Texas A&M University and The University of North Carolina researchers have found that a diet that includes dried plums seems to have positive effects on gut bacteria in the colon. This optimization of microbiota, in turn, appears to reduce the risk of colon cancer.

Dried Plums Show Promise for Avoiding Colon Cancer Naturally

Colon cancer is the third leading cause of death from cancer-related complications in the United States, according to the American Cancer Society. In 2015, colon cancer caused an estimated 49,700 deaths in the U.S.  This recent study concluded that dried plums were consistently beneficial to the ideal formation of gut bacteria throughout the colon, resulting in a natural reduction in colon cancer risk.

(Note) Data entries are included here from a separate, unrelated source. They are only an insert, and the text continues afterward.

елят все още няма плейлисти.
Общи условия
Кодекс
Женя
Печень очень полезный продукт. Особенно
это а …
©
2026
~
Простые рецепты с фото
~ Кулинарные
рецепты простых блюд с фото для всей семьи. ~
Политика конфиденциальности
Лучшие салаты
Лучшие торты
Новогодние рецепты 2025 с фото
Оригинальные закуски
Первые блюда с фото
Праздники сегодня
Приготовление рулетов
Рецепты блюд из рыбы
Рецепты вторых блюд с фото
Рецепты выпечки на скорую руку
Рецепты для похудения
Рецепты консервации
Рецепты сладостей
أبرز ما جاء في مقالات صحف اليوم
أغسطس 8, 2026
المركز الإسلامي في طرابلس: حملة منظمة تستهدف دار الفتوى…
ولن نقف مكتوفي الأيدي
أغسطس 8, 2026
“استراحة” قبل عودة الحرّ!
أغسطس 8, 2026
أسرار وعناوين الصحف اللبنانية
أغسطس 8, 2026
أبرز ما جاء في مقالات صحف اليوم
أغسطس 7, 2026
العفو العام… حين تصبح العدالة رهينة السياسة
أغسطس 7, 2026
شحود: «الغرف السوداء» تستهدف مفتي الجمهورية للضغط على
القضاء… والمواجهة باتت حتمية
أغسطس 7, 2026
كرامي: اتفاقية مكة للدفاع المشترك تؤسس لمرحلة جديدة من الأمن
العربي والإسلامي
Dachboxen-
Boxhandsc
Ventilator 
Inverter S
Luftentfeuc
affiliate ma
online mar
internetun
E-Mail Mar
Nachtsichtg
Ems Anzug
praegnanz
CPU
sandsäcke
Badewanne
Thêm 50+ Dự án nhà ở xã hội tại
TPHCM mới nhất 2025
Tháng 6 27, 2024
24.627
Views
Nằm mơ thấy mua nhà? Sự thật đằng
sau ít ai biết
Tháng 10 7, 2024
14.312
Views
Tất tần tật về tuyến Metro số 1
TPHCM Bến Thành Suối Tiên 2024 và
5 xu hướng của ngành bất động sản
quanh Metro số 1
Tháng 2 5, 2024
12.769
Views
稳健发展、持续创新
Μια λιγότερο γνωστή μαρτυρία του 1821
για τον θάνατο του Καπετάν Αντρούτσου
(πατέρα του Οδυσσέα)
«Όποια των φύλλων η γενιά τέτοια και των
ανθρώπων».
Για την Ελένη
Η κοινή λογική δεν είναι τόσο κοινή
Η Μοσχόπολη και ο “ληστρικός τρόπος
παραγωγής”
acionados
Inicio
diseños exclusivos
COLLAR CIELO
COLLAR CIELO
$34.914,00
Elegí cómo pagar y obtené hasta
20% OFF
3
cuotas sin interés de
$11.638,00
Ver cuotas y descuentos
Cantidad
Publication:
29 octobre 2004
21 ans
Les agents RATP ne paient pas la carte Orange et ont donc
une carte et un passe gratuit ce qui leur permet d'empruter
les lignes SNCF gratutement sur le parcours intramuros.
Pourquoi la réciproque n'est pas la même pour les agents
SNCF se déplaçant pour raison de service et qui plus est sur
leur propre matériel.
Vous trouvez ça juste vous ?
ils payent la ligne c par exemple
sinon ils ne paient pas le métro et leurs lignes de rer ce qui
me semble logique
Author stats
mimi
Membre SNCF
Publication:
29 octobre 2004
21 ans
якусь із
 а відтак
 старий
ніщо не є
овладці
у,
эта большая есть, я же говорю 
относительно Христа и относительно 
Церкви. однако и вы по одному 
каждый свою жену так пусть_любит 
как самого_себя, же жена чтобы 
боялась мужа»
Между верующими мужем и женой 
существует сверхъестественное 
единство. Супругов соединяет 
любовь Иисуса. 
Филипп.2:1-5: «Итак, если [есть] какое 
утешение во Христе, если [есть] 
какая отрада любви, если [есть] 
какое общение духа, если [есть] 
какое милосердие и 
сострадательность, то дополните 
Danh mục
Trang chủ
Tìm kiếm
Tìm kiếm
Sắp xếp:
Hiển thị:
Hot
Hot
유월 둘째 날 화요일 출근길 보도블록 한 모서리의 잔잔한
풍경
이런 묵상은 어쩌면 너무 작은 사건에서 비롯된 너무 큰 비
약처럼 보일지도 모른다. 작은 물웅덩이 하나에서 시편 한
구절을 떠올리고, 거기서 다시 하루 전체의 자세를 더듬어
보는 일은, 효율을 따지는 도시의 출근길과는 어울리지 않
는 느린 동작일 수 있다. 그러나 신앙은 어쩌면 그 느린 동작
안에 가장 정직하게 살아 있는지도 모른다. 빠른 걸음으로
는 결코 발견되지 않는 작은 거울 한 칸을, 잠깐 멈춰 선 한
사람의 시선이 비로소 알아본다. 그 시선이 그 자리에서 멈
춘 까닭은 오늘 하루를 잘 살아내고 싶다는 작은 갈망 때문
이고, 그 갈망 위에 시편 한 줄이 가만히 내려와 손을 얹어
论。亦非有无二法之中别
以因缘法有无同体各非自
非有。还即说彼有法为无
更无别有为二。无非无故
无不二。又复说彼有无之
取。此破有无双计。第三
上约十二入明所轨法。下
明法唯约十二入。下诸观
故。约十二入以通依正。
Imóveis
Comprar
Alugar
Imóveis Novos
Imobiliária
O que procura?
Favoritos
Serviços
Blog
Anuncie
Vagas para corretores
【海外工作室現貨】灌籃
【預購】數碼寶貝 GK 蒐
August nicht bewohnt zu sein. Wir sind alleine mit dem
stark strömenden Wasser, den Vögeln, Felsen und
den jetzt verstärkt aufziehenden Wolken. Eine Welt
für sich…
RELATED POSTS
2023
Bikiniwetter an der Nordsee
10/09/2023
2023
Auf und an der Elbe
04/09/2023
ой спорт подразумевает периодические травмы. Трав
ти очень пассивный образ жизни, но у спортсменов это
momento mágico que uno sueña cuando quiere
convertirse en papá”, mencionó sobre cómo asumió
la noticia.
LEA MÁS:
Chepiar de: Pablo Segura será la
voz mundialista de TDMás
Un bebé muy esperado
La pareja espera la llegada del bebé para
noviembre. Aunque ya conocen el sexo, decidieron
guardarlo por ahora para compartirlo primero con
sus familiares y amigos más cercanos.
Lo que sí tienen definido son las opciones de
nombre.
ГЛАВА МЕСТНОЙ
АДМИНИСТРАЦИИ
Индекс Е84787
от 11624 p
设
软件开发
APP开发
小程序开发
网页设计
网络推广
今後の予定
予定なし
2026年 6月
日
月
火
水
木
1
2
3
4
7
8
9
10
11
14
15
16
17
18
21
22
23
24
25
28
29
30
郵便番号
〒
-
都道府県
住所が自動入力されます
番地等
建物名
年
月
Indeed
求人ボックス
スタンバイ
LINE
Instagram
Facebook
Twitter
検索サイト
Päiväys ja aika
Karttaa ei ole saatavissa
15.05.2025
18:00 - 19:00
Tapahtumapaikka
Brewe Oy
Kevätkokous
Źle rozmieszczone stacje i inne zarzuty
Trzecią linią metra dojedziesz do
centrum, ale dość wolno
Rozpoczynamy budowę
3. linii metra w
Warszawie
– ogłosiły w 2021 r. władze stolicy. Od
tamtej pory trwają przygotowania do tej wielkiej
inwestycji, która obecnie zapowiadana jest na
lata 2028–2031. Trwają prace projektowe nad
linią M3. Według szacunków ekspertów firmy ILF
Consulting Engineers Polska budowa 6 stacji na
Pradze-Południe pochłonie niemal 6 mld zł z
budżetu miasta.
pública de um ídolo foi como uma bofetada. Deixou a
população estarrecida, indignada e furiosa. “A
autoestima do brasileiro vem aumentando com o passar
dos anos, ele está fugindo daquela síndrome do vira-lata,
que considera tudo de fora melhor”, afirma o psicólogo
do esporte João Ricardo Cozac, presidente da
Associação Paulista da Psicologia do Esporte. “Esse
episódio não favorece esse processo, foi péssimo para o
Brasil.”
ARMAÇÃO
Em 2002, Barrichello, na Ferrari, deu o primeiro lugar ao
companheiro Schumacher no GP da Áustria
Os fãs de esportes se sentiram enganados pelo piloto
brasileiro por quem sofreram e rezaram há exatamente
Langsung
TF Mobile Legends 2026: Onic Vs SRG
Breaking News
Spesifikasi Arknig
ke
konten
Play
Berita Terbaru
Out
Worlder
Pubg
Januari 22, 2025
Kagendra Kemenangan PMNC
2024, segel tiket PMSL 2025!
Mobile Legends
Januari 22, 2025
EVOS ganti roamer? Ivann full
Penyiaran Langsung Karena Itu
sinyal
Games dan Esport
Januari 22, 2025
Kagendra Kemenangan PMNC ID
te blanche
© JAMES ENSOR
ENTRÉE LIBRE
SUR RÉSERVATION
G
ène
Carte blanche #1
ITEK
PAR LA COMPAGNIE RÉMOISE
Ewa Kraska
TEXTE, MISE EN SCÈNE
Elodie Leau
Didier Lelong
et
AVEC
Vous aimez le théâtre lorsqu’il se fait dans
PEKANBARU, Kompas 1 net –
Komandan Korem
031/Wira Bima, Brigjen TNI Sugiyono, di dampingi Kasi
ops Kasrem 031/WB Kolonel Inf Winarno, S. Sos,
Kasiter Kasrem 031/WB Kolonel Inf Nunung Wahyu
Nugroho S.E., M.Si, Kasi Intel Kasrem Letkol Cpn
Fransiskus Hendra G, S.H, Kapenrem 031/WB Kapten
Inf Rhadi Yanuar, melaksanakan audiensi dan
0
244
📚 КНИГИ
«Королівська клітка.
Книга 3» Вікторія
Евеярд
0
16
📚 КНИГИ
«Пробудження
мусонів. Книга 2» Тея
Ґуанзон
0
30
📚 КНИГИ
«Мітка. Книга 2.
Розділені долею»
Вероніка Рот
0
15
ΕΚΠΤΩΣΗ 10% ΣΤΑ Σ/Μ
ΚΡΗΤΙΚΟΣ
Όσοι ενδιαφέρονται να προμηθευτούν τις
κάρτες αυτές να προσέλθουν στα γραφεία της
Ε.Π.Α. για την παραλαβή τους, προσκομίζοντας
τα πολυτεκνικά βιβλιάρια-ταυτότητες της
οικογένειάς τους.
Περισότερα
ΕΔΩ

Research has already shown how diet is key in altering metabolism and colon microbiota composition. This has major implications for the prevention and treatment of a range of diseases. There are literally trillions of species of bacteria within our intestinal tract, but just over 400 have been identified. Disruptions to microbiota can cause intestinal inflammation and inflammation that can eventually lead to colon cancer.

Dried Plums Help Support Ideal Gut Bacteria Levels

The cancer-protective effects of dried plums were tested in rats that had a strain of colon cancer similar to the human variety. Some of the test rats were fed a diet that contained dried plums, while others were fed a control diet with no plums. It was found that the prune-enhanced diet both reduced Firmicutes and increased Bacteroidetes in the colon — two primary types of gut bacteria.

Rats that consumed the control diet showed less optimal levels of gut bacteria, while the dried plum eating rats showed lower numbers of aberrant crypts and aberrant crypt foci than the control rats; aberrant crypt foci are precancerous lesions often considered an indicator of colon cancer.

It is believed that the phenolic compounds in dried plums, which have numerous known health benefits, are pivotal in its effectiveness against cancer Phenolic compounds act as antioxidants that neutralize DNA-damaging, cancer-causing free radicals.

A Simple Dietary Change Can Offer Profound Health Benefits

The consumption of dried plums promotes beneficial gut bacteria retention and its positive metabolism in the colon. This strongly supports the reduction of the risk of cancer.

In addition, due to them being full of fiber, consuming prunes promotes healthy bowel movements and can replace constipation drugs. According to Dr. Axe:

“Fruit provides high levels of fiber and water in addition antioxidants, which can help to reduce inflammation throughout the digestive system. While fresh fruit such as berries, melon and apples are more hydrating and filling, dried fruit like figs, prunes or dates are also a good source of dietary fiber when in a pinch, especially when you consume several at once.

Fruits that contain pectin fiber (apples or pears) are especially good choices since pectin stimulates your bowels… For most people, fruit helps relieve constipation while also making you feel comfortably full, but again it comes down to individual reactions to various kinds.”

Researchers ultimately concluded that dried plums effectively protected against colon cancer due to their ability to contribute to beneficial colon microbiota. The research was presented at the 2015 Experimental Biology conference in Boston and was funded by the California Dried Plum Board.

While research with human subjects will help to solidify the data, these results strongly suggest that grandma was right all along! Eating more prunes is highly beneficial for colon health.